Sesame Ginger Tofu Stir-Fry (Print View)

Crispy tofu and fresh vegetables coated in a tangy sesame-ginger sauce for a nutritious, quick dish.

# What You’ll Need:

→ Tofu

01 - 14 oz firm tofu, drained and pressed
02 - 1 tbsp cornstarch
03 - 2 tbsp vegetable oil

→ Vegetables

04 - 1 red bell pepper, thinly sliced
05 - 1 medium carrot, julienned
06 - 3.5 oz sugar snap peas, trimmed
07 - 3.5 oz broccoli florets
08 - 2 spring onions, sliced

→ Noodles

09 - 9 oz dried wheat noodles or rice noodles

→ Sauce

10 - 3 tbsp soy sauce
11 - 1 tbsp toasted sesame oil
12 - 2 tbsp rice vinegar
13 - 1 tbsp honey or maple syrup
14 - 2 tbsp fresh ginger, grated
15 - 2 cloves garlic, minced
16 - 1 tbsp sesame seeds

→ Garnish

17 - 1 tbsp sesame seeds
18 - Fresh coriander or cilantro leaves (optional)
19 - Lime wedges (optional)

# Method:

01 - Cook the noodles according to the package instructions.

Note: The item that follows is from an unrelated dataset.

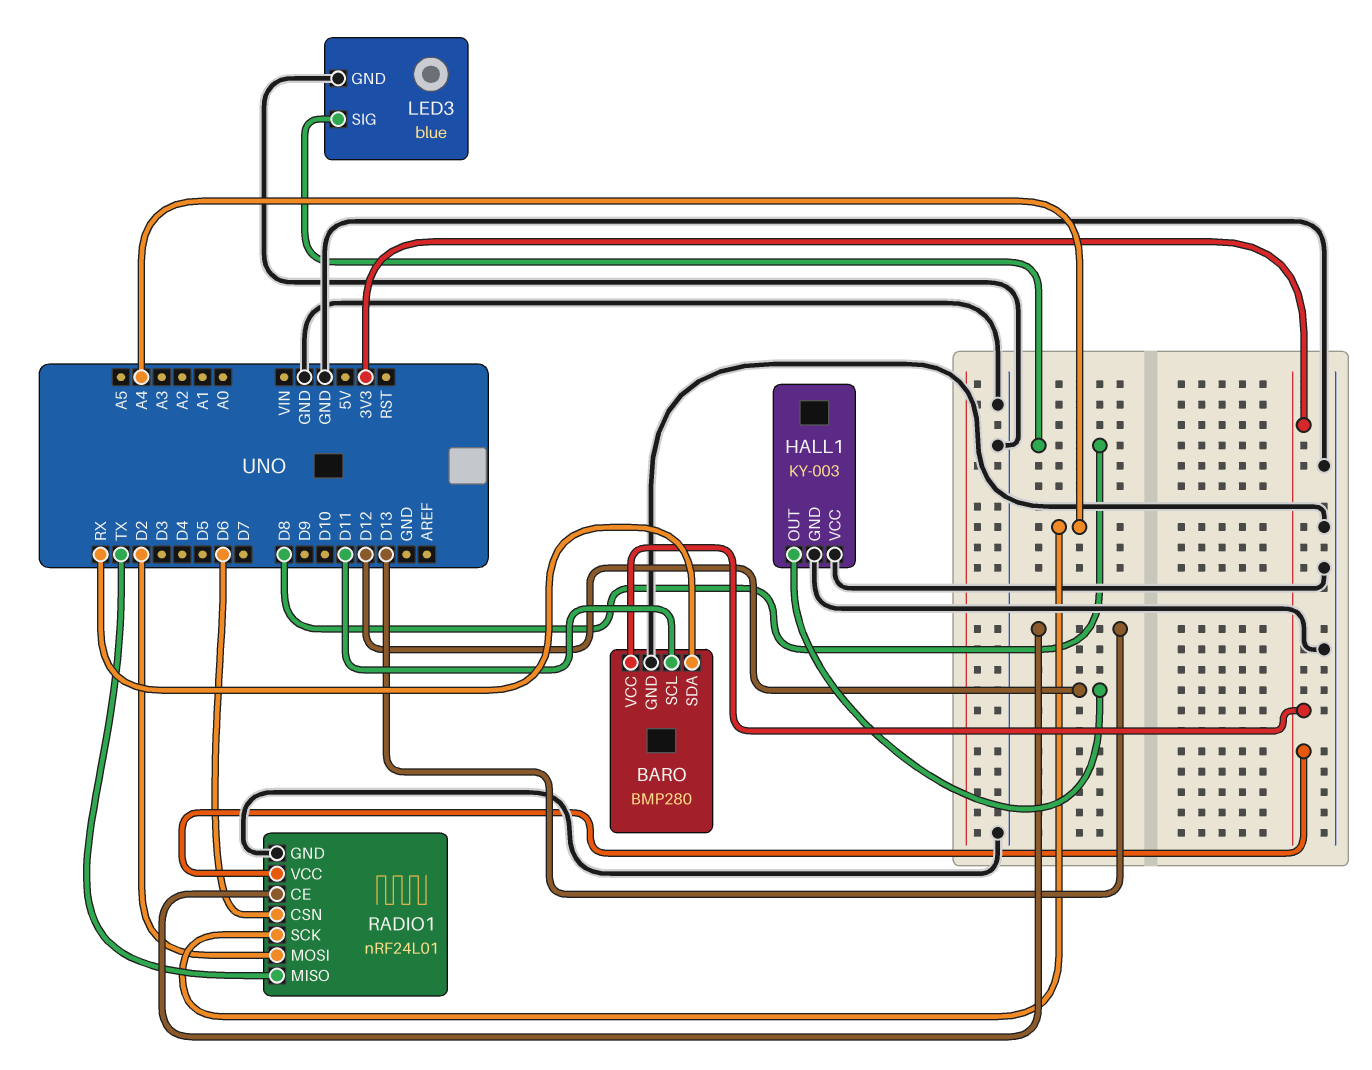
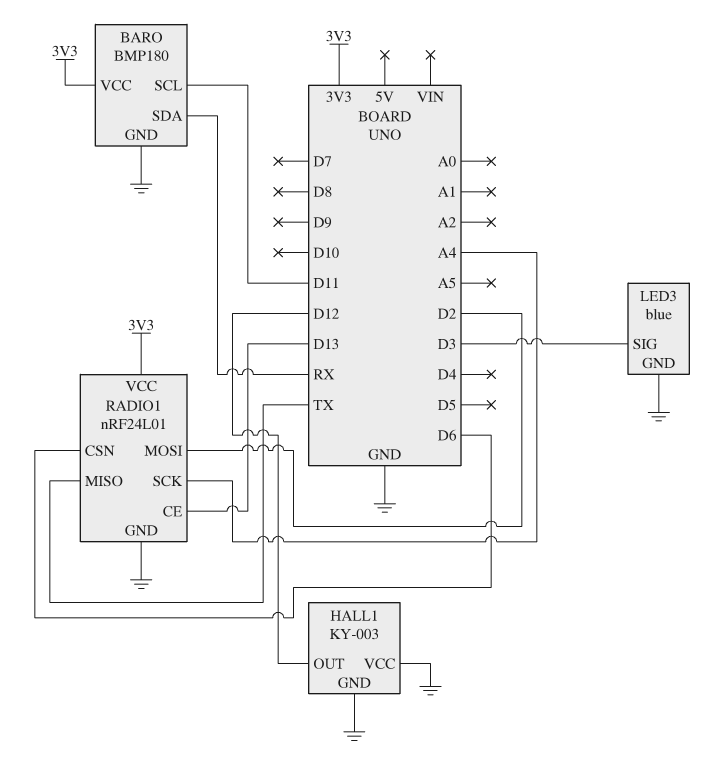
BARO: BMP280 -> BMP180
LED3 pin SIG: D8 -> D3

Drain them, rinse under cold water, and keep aside.
02 - Cut the tofu into bite-sized cubes and toss with cornstarch to coat evenly.
03 - Heat vegetable oil in a large non-stick skillet or wok over medium-high heat. Fry the tofu cubes until golden and crispy on all sides, about 6 to 8 minutes. Remove and set aside.
04 - Add more oil to the pan if needed. Stir-fry the bell pepper, carrot, sugar snap peas, and broccoli for 3 to 4 minutes until tender-crisp.
05 - Whisk together soy sauce, toasted sesame oil, rice vinegar, honey or maple syrup, grated ginger, minced garlic, and 1 tablespoon of sesame seeds in a small bowl.
06 - Return the tofu to the pan with the vegetables. Add the cooked noodles and the sauce, tossing gently until everything is well coated and heated through, about 2 to 3 minutes.
07 - Garnish with sliced spring onions, extra sesame seeds, and fresh coriander leaves. Serve with lime wedges if desired.

# Expert Advice:

01 -
  • The tofu gets genuinely crispy instead of rubbery, which changes everything about how satisfying this dish feels.
  • You can have dinner on the table in under 40 minutes without any of that rushed, compromised feeling.
  • The sauce is tangy and complex enough that vegetarians and non-vegetarians alike forget they're not eating meat.
02 -
  • Pressing the tofu is not optional—it's the difference between a dish that feels intentional and one that tastes waterlogged and defeated.
  • Don't crowd the pan when you're frying the tofu, and don't stir it constantly; let each side sit long enough to actually get crispy.
  • Add the sesame oil at the end, not at the beginning, or the heat will cook off its delicate, nutty aroma and you'll just have expensive oil.
03 -
  • If you find yourself without fresh ginger, don't skip it and don't use the jarred kind—just make the dish another time when you can get the real thing.
  • For a gluten-free version, swap the soy sauce for tamari and use rice noodles, and the dish tastes just as honest and delicious.